(Travail demandé):
Répondez aux questions suivantes à partir du texte sur la plainte déposée auprès de la CCDP.
(a) À quelle date la plaignante a-t-elle envoyé à M. Saurette un projet de document destiné à la CCDP ?
(b) Selon M. Saurette, quel rôle l'ACEP acceptait-elle de jouer lorsqu'un membre déposait une plainte à la CCDP ?
(c) Qu'est-ce que la plaignante a nié ?

(Texte à analyser):
·····

12 Témoignant au regard de la plainte déposée par la plaignante auprès de la CCDP, M. Saurette a affirmé que l’ACEP n’avait pas le mandat de représenter ses membres auprès de la CCDP, mais que l’ACEP acceptait d’agir comme ressource-conseil lorsqu’un membre déposait une plainte à la CCDP, en l’aidant notamment à rédiger les documents pertinents. M. Saurette a déclaré que c’est le type de soutien qu’il a donné à la plaignante. Le 20 août 2006, la plaignante a envoyé à M. Saurette un projet de document qu’elle entendait soumettre à la CCDP. M. Saurette a affirmé avoir discuté du contenu de ce document avec la plaignante le 24 août 2006. Sur la page d’envoi par télécopieur du document que lui avait acheminé la plaignante, M. Saurette a noté avoir eu une conversation avec la plaignante le 24 août 2006, au cours de laquelle ils ont discuté de modifications à apporter au document qu’elle lui avait envoyé. Il a également noté ceci : « De plus, elle comprend que les griefs sont terminés et que je fermerai les dossiers. »

13 La plaignante, pour sa part, a reconnu avoir eu des discussions avec M. Saurette concernant les documents qu’elle devait déposer à la CCDP, mais elle a nié que M. Saurette lui ait dit, à quelque moment que ce soit, que ses dossiers de griefs étaient terminés et que l’ACEP fermait ses dossiers.

·····

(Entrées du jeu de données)

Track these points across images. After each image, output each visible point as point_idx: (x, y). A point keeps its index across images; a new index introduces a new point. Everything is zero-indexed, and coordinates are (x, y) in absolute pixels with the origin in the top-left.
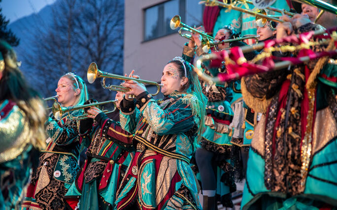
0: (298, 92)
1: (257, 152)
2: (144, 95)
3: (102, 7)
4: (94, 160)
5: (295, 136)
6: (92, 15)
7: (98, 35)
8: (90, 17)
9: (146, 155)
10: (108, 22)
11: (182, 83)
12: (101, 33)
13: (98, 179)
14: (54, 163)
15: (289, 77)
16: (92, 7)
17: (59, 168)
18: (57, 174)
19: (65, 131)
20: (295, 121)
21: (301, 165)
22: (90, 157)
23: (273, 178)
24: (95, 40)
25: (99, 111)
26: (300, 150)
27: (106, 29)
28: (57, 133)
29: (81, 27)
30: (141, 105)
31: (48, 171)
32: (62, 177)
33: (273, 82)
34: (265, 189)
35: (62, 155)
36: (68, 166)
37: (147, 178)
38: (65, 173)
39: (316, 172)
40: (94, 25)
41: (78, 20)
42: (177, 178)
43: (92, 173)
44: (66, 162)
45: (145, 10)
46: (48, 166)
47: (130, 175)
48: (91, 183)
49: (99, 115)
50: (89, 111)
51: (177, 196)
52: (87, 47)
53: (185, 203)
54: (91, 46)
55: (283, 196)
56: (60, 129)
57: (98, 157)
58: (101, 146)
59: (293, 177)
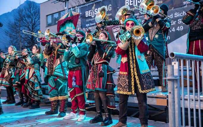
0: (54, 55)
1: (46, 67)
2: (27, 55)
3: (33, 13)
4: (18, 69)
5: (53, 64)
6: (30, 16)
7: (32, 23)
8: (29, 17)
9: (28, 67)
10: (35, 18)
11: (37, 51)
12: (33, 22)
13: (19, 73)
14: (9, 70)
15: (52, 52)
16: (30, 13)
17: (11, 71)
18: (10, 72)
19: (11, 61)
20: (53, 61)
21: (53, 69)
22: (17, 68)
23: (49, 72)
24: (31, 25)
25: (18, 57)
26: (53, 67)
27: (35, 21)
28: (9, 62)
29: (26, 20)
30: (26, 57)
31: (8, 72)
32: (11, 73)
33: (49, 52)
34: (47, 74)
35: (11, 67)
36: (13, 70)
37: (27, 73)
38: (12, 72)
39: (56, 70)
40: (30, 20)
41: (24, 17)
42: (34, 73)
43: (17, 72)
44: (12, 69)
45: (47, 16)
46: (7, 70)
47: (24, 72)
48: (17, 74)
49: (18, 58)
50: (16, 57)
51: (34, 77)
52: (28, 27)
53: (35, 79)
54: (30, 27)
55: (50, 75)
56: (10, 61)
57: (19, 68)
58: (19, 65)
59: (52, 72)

·····

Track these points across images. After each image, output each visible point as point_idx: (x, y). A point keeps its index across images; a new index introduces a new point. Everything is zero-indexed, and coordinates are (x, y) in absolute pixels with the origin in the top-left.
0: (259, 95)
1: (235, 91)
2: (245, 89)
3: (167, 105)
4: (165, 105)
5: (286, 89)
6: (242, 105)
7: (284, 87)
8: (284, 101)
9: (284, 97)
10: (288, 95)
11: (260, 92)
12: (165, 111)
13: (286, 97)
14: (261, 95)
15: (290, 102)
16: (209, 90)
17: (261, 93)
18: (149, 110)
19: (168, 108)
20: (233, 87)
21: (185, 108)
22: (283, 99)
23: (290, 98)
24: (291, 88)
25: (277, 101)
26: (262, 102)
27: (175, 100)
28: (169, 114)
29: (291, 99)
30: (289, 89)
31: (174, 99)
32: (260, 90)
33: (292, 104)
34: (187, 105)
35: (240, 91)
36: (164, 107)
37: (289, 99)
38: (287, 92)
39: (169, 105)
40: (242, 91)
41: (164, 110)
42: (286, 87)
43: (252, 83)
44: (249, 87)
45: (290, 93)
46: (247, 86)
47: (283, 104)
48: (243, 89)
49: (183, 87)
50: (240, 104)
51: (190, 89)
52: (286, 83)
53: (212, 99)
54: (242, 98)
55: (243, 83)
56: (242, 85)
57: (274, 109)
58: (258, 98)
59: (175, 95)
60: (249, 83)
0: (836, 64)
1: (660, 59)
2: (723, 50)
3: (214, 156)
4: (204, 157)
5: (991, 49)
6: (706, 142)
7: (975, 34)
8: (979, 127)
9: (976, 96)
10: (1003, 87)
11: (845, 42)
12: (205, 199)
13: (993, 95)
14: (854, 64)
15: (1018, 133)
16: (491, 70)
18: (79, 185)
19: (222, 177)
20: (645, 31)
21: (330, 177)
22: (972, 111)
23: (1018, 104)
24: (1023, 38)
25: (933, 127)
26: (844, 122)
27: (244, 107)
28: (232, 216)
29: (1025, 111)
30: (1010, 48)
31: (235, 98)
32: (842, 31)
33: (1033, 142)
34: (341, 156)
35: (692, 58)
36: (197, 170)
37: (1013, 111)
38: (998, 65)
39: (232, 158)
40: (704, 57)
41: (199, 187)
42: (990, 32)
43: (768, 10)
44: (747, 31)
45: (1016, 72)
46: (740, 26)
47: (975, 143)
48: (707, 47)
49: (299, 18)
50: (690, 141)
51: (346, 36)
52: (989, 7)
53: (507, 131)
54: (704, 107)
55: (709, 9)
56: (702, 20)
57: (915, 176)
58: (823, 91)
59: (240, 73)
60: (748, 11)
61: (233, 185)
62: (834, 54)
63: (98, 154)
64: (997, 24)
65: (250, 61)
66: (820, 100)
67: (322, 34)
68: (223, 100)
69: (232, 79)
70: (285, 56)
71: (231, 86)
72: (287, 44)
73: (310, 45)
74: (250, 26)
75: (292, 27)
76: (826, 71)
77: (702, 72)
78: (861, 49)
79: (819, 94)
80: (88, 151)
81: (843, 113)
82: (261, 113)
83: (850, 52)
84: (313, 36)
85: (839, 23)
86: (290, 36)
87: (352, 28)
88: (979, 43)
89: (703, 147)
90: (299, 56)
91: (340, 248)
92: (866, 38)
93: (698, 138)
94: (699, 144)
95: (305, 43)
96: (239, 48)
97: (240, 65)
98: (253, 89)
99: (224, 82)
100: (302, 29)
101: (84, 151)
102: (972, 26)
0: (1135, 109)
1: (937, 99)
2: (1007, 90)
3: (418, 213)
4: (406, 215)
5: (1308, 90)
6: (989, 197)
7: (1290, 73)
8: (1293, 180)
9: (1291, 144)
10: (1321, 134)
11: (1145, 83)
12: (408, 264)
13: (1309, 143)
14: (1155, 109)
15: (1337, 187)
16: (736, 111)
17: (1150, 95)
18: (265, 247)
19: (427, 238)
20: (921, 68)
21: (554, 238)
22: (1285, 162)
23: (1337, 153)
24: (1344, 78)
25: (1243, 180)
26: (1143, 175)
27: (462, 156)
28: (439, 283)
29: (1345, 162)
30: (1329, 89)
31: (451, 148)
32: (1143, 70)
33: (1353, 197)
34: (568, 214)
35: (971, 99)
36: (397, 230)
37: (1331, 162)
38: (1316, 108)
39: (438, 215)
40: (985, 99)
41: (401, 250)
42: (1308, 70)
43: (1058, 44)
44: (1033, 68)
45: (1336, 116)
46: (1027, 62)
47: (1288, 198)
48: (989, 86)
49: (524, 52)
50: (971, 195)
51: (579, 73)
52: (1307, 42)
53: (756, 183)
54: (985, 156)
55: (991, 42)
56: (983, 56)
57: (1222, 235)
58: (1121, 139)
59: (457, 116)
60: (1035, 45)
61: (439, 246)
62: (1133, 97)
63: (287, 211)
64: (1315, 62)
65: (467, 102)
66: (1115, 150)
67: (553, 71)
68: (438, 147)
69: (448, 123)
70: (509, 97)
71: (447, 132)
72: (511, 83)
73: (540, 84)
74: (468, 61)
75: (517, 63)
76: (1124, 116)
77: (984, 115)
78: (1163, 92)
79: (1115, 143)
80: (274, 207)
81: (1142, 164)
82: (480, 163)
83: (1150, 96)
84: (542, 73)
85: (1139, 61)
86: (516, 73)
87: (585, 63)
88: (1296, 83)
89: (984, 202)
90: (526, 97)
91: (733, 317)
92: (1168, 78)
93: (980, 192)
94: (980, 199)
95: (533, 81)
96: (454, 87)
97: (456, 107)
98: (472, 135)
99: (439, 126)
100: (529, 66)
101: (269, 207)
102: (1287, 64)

·····

(Résultat de l'exercice):
(a) La plaignante a envoyé ce projet de document à M. Saurette le 20 août 2006.
(b) L'ACEP acceptait d'agir comme ressource-conseil, notamment en aidant le membre à rédiger les documents pertinents.
(c) Elle a nié que M. Saurette lui ait dit, à quelque moment que ce soit, que ses dossiers de griefs étaient terminés et que l'ACEP fermait ses dossiers.